Wow, was für ein Ausstand, welche Scheibe kann da schon mithalten. Und was so monumental endet, beginnt mit „I Am The Storm“ bereits auf einem Toplevel, an dem sich zahllose Bands endlos versuchen und kläglich scheitern werden. Dabei muss man ehrlicherweise einräumen, dass bei den ersten Takten eher noch ein großes Fragezeichen ob der seltsamen Sperrigkeit erwächst.

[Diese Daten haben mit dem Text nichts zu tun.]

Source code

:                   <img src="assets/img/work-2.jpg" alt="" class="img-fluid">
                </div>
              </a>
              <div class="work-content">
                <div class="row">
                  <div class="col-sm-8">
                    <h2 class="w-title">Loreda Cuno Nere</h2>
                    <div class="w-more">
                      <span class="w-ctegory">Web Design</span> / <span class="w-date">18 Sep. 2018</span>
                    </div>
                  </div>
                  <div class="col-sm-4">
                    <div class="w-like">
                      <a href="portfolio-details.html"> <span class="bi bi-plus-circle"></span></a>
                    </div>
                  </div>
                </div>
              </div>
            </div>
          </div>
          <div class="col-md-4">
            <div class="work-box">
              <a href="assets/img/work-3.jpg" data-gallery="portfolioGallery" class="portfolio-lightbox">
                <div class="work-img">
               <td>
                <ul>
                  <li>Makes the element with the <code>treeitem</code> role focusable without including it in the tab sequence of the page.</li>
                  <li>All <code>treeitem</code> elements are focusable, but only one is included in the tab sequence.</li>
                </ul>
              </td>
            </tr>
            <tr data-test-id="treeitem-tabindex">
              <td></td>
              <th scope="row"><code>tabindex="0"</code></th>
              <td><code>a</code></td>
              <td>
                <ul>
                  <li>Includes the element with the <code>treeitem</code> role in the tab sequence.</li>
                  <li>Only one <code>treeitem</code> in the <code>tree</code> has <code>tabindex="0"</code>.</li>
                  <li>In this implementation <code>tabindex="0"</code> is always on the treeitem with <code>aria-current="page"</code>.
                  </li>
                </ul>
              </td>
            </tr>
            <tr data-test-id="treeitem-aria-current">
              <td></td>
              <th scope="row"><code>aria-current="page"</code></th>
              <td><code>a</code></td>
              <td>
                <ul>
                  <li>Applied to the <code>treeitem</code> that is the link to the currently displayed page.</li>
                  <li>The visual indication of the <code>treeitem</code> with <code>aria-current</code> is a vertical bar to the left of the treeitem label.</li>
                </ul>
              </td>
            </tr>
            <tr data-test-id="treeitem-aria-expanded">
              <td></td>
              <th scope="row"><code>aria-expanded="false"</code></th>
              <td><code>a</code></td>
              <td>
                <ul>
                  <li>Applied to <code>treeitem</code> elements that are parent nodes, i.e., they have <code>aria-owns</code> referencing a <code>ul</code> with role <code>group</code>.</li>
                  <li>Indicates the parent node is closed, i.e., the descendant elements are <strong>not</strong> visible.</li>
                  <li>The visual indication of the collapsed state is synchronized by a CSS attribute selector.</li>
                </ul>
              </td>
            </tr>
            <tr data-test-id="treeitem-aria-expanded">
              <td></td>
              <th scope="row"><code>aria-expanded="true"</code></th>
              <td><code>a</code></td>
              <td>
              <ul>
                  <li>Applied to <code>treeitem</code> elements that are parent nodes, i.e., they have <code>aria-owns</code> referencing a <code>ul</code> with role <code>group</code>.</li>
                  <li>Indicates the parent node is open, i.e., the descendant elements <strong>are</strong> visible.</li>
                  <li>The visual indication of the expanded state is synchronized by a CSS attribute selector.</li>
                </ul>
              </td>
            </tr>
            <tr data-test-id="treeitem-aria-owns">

Doch schon bald muss man anerkennen, dass diese Amis eine hochmelodische Schiene fahren, ohne aber dabei auf das Weichspülprogramm zu setzen. Der leicht vertrackte Rhythmus sorgt auch hier dafür, dass sich Artizan eine eigene Nische schaffen, doch ganz groß kommen sie heraus, wenn Tom einen gesanglichen Ohrwurm abliefert, der für absolute Gänsehautmomente sorgt. Auch mit dem anschließenden „The Raven Queen“ verlassen sie diesen eingeschlagenen Weg nicht und kombinieren erneut variable Schlagzeugarbeit, hochmelodischen Gesang und gefühlvolle Riffarbeit zu einem Schmelztiegel der Emotionen.

Das mit der Sirene startende „You Can’t Take The Metal“ scheppert dagegen etwas heftiger aus den digitalen Rillen und zeigt ganz deutlich auf, wo Artizan ganz sicher einen ihrer größten Einflüsse finden: Psychotic Waltz. Da passt die leicht verfremdete Stimme einfach sehr gut, auch wenn sie nicht diese proggigen Elemente auffahren, schon eher wie bei den Tracks zuvor mit leicht diffizilen Drumrhythmen aufwarten, ohne aber die Sache zu verkopft anzugehen. Erwähnt werden sollte auch das balladesk startende, vom klaren und kraftvollen Tom-Gesang profitierende „The Guardian“, das sicher die anfänglichen, schnarchenden Balladenklippen umschifft und später zu einem riffstarken Melodic-Metal-Kracher mutiert.

Hut ab, ihr Artizans, denn mit „Ancestral Energy“ liegt ein mehr als hochwertiges Album vor, welches locker das Gros der Releases aus 2013 und auch davor in die Tasche steckt. Schon fast perfide, dass sie niemals den ganz großen kommerziellen Erfolg landen werden, doch so kommt es bei einer vielleicht irgendwann realisierbaren Tour zu exklusiven Showerlebnissen, wonach sich der Fan noch lange die Finger lecken wird. Artizan liefern beste Werbung aus dem Obama-Spitzel-Ländle.